Press Release

UN supports ban of ‘e-cigarettes’ in Thailand

21 October 2021

E-cigarettes pose a threat to Thailand’s tobacco control efforts and can reverse gains made over many decades, says the United Nations in Thailand. 

Photo: © WHO

Bangkok, Thailand - The United Nations expresses full support for Thailand’s ban of electronic cigarettes, known as e-cigarettes, and urges the Government to take strong measures, as appropriate to the national context, to protect the people in Thailand, especially youth from the harms of tobacco use.

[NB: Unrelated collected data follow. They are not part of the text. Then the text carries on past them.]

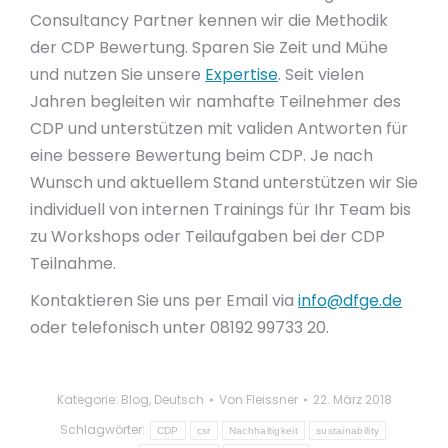
Consultancy Partner kennen wir die Methodik
der CDP Bewertung. Sparen Sie Zeit und Mühe
und nutzen Sie unsere
Expertise
. Seit vielen
Jahren begleiten wir namhafte Teilnehmer des
CDP und unterstützen mit validen Antworten für
eine bessere Bewertung beim CDP. Je nach
Wunsch und aktuellem Stand unterstützen wir Sie
individuell von internen Trainings für Ihr Team bis
zu Workshops oder Teilaufgaben bei der CDP
Teilnahme.
Kontaktieren Sie uns per Email via
info@dfge.de
oder telefonisch unter 08192 99733 20.
Kategorie:
Blog
,
Deutsch
Von
Fleissner
22. März 2018
Schlagwörter:
CDP
csr
Nachhaltigkeit
sustainability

“Evidence suggests that e-cigarettes are harmful to health and are not safe. E-cigarettes put young people at risk of lifelong nicotine addiction and can turn current users into dual users,” according to a letter issued today addressed to H.E. General Prayuth Chan-o-cha, Prime Minister of Thailand. The use of tobacco products kills approximately 70,000 people in Thailand every year, the World Health Organization (WHO) has reported, costing the economy an estimated 93 billion Thai baht or 0.65 per cent of the GDP.

Renaud Meyer, UN Resident Coordinator ad interim to Thailand, said: “E-cigarettes pose a threat to Thailand’s tobacco control efforts and can reverse gains made over many decades. Especially worrying is the increasing use of e-cigarettes among adolescents aged 13-15 in recent years from 3.3 per cent in 2015 to 8.1 per cent in 2021.”

Dr. Renu Garg, WHO representative ad interim to Thailand, commended recent efforts in tobacco control but also emphasized: “It is recommended to further enact comprehensive evidence-based tobacco control measures to reduce nicotine addiction and tobacco use, to fulfill Thailand’s obligations under the WHO Framework Convention on Tobacco Control.”

Responding to unproven health claims about e-cigarettes, she added: “WHO has never stated that e-cigarettes are 95 per cent less harmful to health than conventional cigarettes.”

An earlier statement by WHO has confirmed the need to promote smoking cessation, citing tried and tested interventions, including brief advice from health professionals, quit lines, mobile text messaging, nicotine replacement therapies and non-nicotine pharmacotherapies.